Goal of the exercise
Write out every line of each listing below, character for character, without altering anything.

►

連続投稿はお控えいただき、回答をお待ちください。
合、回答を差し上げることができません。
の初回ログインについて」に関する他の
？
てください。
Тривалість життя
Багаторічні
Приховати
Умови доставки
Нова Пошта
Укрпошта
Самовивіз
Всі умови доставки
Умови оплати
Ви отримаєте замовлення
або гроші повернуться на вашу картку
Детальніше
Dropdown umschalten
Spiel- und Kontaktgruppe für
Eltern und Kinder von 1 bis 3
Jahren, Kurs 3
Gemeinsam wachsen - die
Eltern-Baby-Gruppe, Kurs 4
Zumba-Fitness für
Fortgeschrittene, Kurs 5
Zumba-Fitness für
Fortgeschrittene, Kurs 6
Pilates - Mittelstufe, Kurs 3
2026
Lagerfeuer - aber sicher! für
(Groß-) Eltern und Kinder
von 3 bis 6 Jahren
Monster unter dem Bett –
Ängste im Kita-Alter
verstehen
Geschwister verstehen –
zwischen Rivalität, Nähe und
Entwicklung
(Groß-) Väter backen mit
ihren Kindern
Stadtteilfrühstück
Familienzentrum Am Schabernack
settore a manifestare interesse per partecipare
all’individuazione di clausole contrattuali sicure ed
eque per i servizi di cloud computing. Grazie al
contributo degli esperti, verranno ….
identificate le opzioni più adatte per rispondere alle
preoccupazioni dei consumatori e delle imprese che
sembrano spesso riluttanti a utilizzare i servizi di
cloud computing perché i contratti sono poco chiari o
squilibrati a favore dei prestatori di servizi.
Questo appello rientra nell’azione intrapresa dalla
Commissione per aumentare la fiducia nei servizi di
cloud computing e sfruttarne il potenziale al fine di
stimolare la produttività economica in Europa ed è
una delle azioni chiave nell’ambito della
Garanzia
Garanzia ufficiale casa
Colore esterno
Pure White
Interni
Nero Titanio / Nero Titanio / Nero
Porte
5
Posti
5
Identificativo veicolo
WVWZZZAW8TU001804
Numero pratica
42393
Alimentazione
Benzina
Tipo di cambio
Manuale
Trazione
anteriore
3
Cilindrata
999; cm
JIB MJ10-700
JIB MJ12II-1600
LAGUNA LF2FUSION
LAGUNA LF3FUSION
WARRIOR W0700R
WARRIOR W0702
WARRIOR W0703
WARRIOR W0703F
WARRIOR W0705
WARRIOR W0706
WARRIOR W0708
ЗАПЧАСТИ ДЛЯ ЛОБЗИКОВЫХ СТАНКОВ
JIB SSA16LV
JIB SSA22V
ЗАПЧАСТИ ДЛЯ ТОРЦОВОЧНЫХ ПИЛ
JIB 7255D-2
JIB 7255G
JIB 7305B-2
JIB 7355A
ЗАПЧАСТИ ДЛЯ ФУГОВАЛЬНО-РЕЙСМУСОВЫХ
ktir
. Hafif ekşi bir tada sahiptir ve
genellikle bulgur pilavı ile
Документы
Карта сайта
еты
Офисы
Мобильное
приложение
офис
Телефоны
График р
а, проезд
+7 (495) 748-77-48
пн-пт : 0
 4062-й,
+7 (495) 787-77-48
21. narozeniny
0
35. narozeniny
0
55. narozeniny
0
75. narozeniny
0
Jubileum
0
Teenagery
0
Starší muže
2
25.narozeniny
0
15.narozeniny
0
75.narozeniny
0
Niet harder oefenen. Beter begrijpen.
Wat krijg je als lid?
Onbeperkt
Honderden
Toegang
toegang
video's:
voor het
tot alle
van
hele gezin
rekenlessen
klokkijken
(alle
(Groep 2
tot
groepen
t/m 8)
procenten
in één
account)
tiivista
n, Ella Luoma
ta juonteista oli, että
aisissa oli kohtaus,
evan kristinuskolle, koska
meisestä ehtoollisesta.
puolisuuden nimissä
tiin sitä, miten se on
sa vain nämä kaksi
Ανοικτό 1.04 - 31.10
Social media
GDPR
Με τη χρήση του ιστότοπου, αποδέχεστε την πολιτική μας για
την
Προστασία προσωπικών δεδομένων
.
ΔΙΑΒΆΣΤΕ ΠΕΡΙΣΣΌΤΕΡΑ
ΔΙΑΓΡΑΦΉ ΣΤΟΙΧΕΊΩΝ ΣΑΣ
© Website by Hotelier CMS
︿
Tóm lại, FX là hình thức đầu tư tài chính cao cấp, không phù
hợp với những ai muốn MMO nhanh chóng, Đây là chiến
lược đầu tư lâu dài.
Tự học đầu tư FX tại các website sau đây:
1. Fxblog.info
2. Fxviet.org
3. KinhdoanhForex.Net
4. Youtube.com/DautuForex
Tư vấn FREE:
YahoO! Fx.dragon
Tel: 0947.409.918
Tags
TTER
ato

◄

Completed task
連続投稿はお控えいただき、回答をお待ちください。
合、回答を差し上げることができません。
の初回ログインについて」に関する他の
？
てください。
Тривалість життя
Багаторічні
Приховати
Умови доставки
Нова Пошта
Укрпошта
Самовивіз
Всі умови доставки
Умови оплати
Ви отримаєте замовлення
або гроші повернуться на вашу картку
Детальніше
Dropdown umschalten
Spiel- und Kontaktgruppe für
Eltern und Kinder von 1 bis 3
Jahren, Kurs 3
Gemeinsam wachsen - die
Eltern-Baby-Gruppe, Kurs 4
Zumba-Fitness für
Fortgeschrittene, Kurs 5
Zumba-Fitness für
Fortgeschrittene, Kurs 6
Pilates - Mittelstufe, Kurs 3
2026
Lagerfeuer - aber sicher! für
(Groß-) Eltern und Kinder
von 3 bis 6 Jahren
Monster unter dem Bett –
Ängste im Kita-Alter
verstehen
Geschwister verstehen –
zwischen Rivalität, Nähe und
Entwicklung
(Groß-) Väter backen mit
ihren Kindern
Stadtteilfrühstück
Familienzentrum Am Schabernack
settore a manifestare interesse per partecipare
all’individuazione di clausole contrattuali sicure ed
eque per i servizi di cloud computing. Grazie al
contributo degli esperti, verranno ….
identificate le opzioni più adatte per rispondere alle
preoccupazioni dei consumatori e delle imprese che
sembrano spesso riluttanti a utilizzare i servizi di
cloud computing perché i contratti sono poco chiari o
squilibrati a favore dei prestatori di servizi.
Questo appello rientra nell’azione intrapresa dalla
Commissione per aumentare la fiducia nei servizi di
cloud computing e sfruttarne il potenziale al fine di
stimolare la produttività economica in Europa ed è
una delle azioni chiave nell’ambito della
Garanzia
Garanzia ufficiale casa
Colore esterno
Pure White
Interni
Nero Titanio / Nero Titanio / Nero
Porte
5
Posti
5
Identificativo veicolo
WVWZZZAW8TU001804
Numero pratica
42393
Alimentazione
Benzina
Tipo di cambio
Manuale
Trazione
anteriore
3
Cilindrata
999; cm
JIB MJ10-700
JIB MJ12II-1600
LAGUNA LF2FUSION
LAGUNA LF3FUSION
WARRIOR W0700R
WARRIOR W0702
WARRIOR W0703
WARRIOR W0703F
WARRIOR W0705
WARRIOR W0706
WARRIOR W0708
ЗАПЧАСТИ ДЛЯ ЛОБЗИКОВЫХ СТАНКОВ
JIB SSA16LV
JIB SSA22V
ЗАПЧАСТИ ДЛЯ ТОРЦОВОЧНЫХ ПИЛ
JIB 7255D-2
JIB 7255G
JIB 7305B-2
JIB 7355A
ЗАПЧАСТИ ДЛЯ ФУГОВАЛЬНО-РЕЙСМУСОВЫХ
ktir
. Hafif ekşi bir tada sahiptir ve
genellikle bulgur pilavı ile
Документы
Карта сайта
еты
Офисы
Мобильное
приложение
офис
Телефоны
График р
а, проезд
+7 (495) 748-77-48
пн-пт : 0
 4062-й,
+7 (495) 787-77-48
21. narozeniny
0
35. narozeniny
0
55. narozeniny
0
75. narozeniny
0
Jubileum
0
Teenagery
0
Starší muže
2
25.narozeniny
0
15.narozeniny
0
75.narozeniny
0
Niet harder oefenen. Beter begrijpen.
Wat krijg je als lid?
Onbeperkt
Honderden
Toegang
toegang
video's:
voor het
tot alle
van
hele gezin
rekenlessen
klokkijken
(alle
(Groep 2
tot
groepen
t/m 8)
procenten
in één
account)
tiivista
n, Ella Luoma
ta juonteista oli, että
aisissa oli kohtaus,
evan kristinuskolle, koska
meisestä ehtoollisesta.
puolisuuden nimissä
tiin sitä, miten se on
sa vain nämä kaksi
Ανοικτό 1.04 - 31.10
Social media
GDPR
Με τη χρήση του ιστότοπου, αποδέχεστε την πολιτική μας για
την
Προστασία προσωπικών δεδομένων
.
ΔΙΑΒΆΣΤΕ ΠΕΡΙΣΣΌΤΕΡΑ
ΔΙΑΓΡΑΦΉ ΣΤΟΙΧΕΊΩΝ ΣΑΣ
© Website by Hotelier CMS
︿
Tóm lại, FX là hình thức đầu tư tài chính cao cấp, không phù
hợp với những ai muốn MMO nhanh chóng, Đây là chiến
lược đầu tư lâu dài.
Tự học đầu tư FX tại các website sau đây:
1. Fxblog.info
2. Fxviet.org
3. KinhdoanhForex.Net
4. Youtube.com/DautuForex
Tư vấn FREE:
YahoO! Fx.dragon
Tel: 0947.409.918
Tags
TTER
ato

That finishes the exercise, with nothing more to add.